§ **What you have to do**: Return every line of the data below that includes the string "Regents".

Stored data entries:
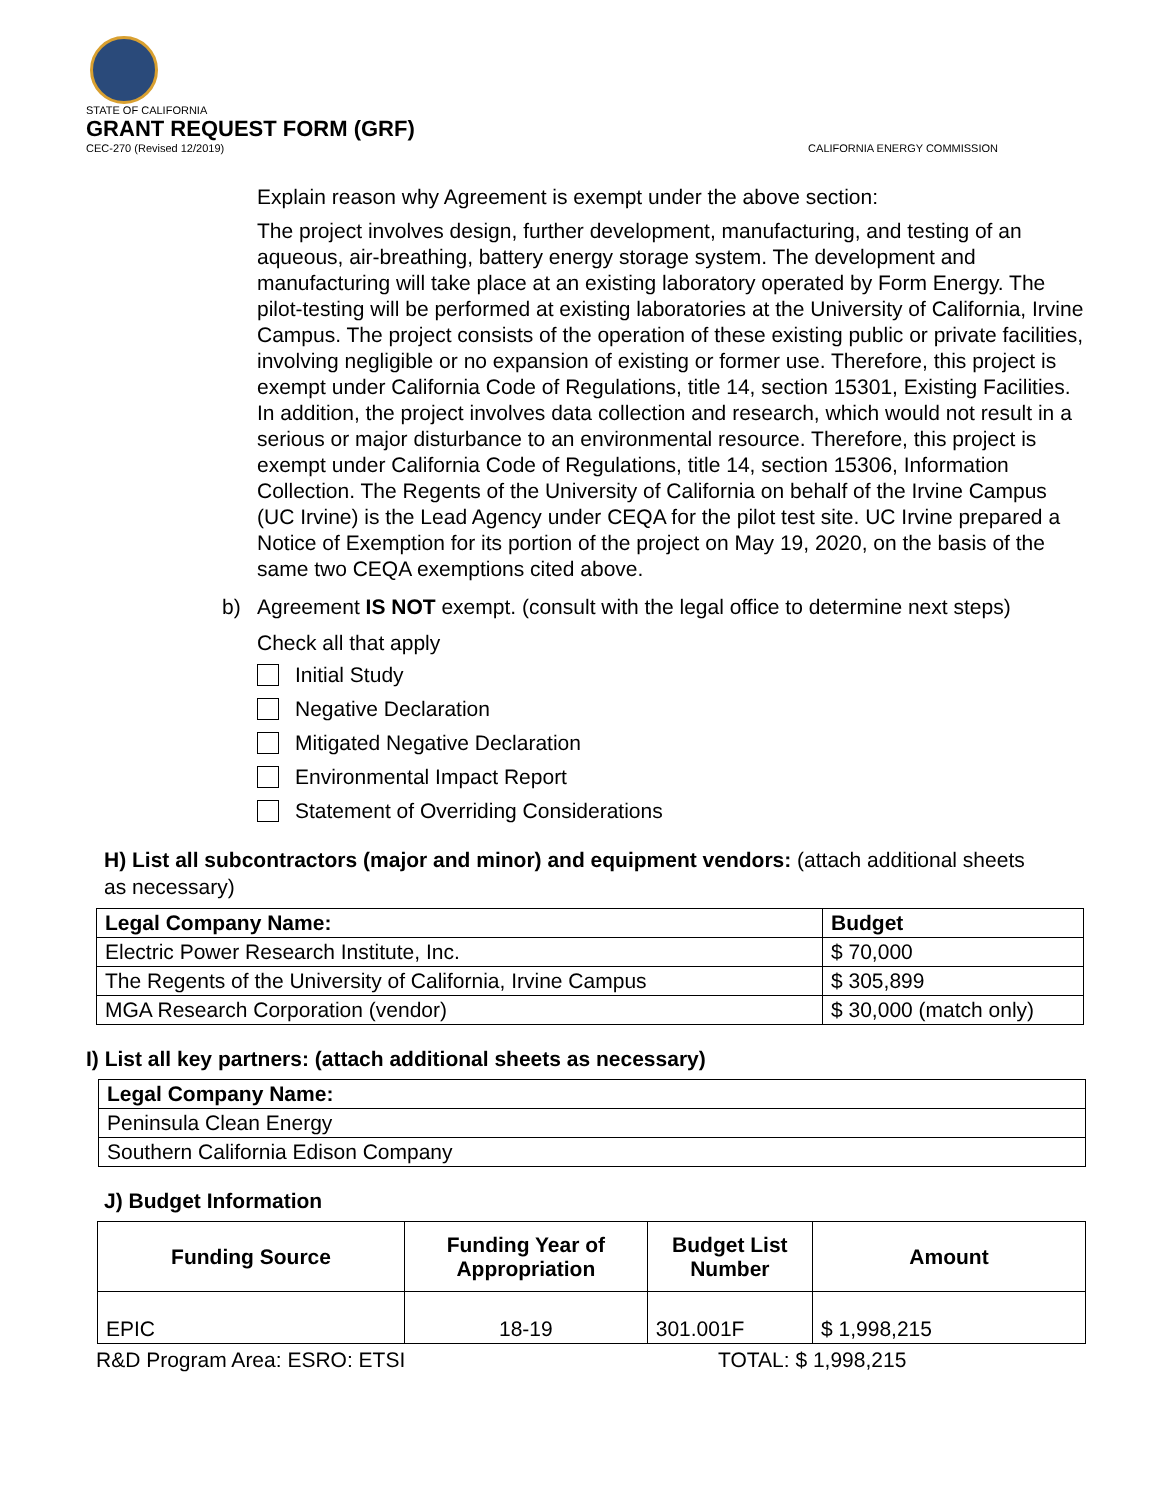STATE OF CALIFORNIA
GRANT REQUEST FORM (GRF)
CEC-270 (Revised 12/2019)
CALIFORNIA ENERGY COMMISSION
Explain reason why Agreement is exempt under the above section:
The project involves design, further development, manufacturing, and testing of an aqueous, air-breathing, battery energy storage system. The development and manufacturing will take place at an existing laboratory operated by Form Energy. The pilot-testing will be performed at existing laboratories at the University of California, Irvine Campus. The project consists of the operation of these existing public or private facilities, involving negligible or no expansion of existing or former use. Therefore, this project is exempt under California Code of Regulations, title 14, section 15301, Existing Facilities. In addition, the project involves data collection and research, which would not result in a serious or major disturbance to an environmental resource. Therefore, this project is exempt under California Code of Regulations, title 14, section 15306, Information Collection. The Regents of the University of California on behalf of the Irvine Campus (UC Irvine) is the Lead Agency under CEQA for the pilot test site. UC Irvine prepared a Notice of Exemption for its portion of the project on May 19, 2020, on the basis of the same two CEQA exemptions cited above.
b) Agreement IS NOT exempt. (consult with the legal office to determine next steps)
Check all that apply
Initial Study
Negative Declaration
Mitigated Negative Declaration
Environmental Impact Report
Statement of Overriding Considerations
H) List all subcontractors (major and minor) and equipment vendors: (attach additional sheets as necessary)
| Legal Company Name: | Budget |
| --- | --- |
| Electric Power Research Institute, Inc. | $ 70,000 |
| The Regents of the University of California, Irvine Campus | $ 305,899 |
| MGA Research Corporation (vendor) | $ 30,000 (match only) |
I) List all key partners: (attach additional sheets as necessary)
| Legal Company Name: |
| --- |
| Peninsula Clean Energy |
| Southern California Edison Company |
J) Budget Information
| Funding Source | Funding Year of Appropriation | Budget List Number | Amount |
| --- | --- | --- | --- |
| EPIC | 18-19 | 301.001F | $ 1,998,215 |
R&D Program Area: ESRO: ETSI TOTAL: $ 1,998,215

§ **Solution for this problem**:
The project involves design, further development, manufacturing, and testing of an aqueous, air-breathing, battery energy storage system. The development and manufacturing will take place at an existing laboratory operated by Form Energy. The pilot-testing will be performed at existing laboratories at the University of California, Irvine Campus. The project consists of the operation of these existing public or private facilities, involving negligible or no expansion of existing or former use. Therefore, this project is exempt under California Code of Regulations, title 14, section 15301, Existing Facilities. In addition, the project involves data collection and research, which would not result in a serious or major disturbance to an environmental resource. Therefore, this project is exempt under California Code of Regulations, title 14, section 15306, Information Collection. The Regents of the University of California on behalf of the Irvine Campus (UC Irvine) is the Lead Agency under CEQA for the pilot test site. UC Irvine prepared a Notice of Exemption for its portion of the project on May 19, 2020, on the basis of the same two CEQA exemptions cited above.
| The Regents of the University of California, Irvine Campus | $ 305,899 |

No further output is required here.